## Required action
How many lines below contain the string "Alfa"? Reply with the number only.

## Stored data

%%

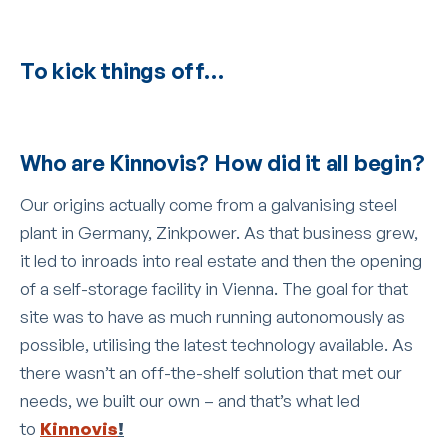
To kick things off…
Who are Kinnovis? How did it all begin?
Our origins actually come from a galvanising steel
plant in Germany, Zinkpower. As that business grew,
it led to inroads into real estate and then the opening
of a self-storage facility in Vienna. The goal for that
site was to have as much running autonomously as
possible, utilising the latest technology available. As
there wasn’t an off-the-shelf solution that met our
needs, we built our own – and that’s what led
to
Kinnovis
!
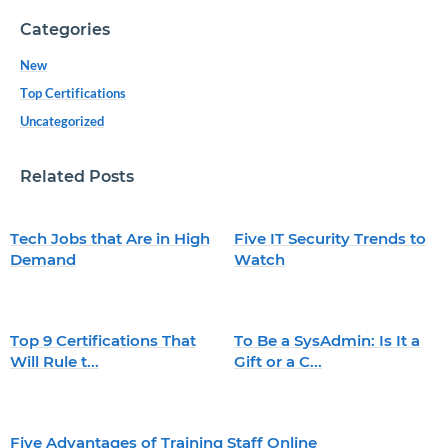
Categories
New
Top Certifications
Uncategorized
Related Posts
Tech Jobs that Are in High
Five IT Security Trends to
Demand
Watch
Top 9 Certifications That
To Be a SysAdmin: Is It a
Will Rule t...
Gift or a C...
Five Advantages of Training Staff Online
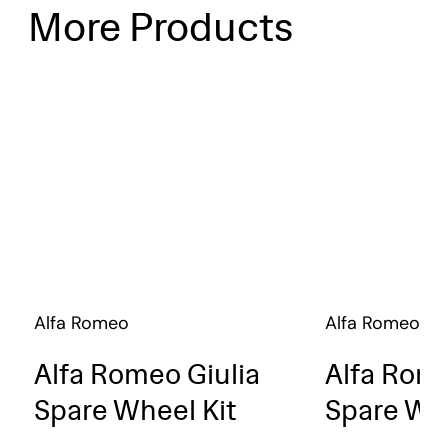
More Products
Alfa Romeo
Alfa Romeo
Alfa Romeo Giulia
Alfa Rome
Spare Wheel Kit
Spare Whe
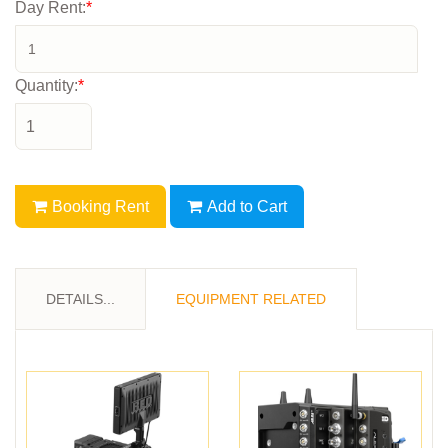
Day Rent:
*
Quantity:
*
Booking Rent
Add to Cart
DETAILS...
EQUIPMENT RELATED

%%

## Answer to the exercise
4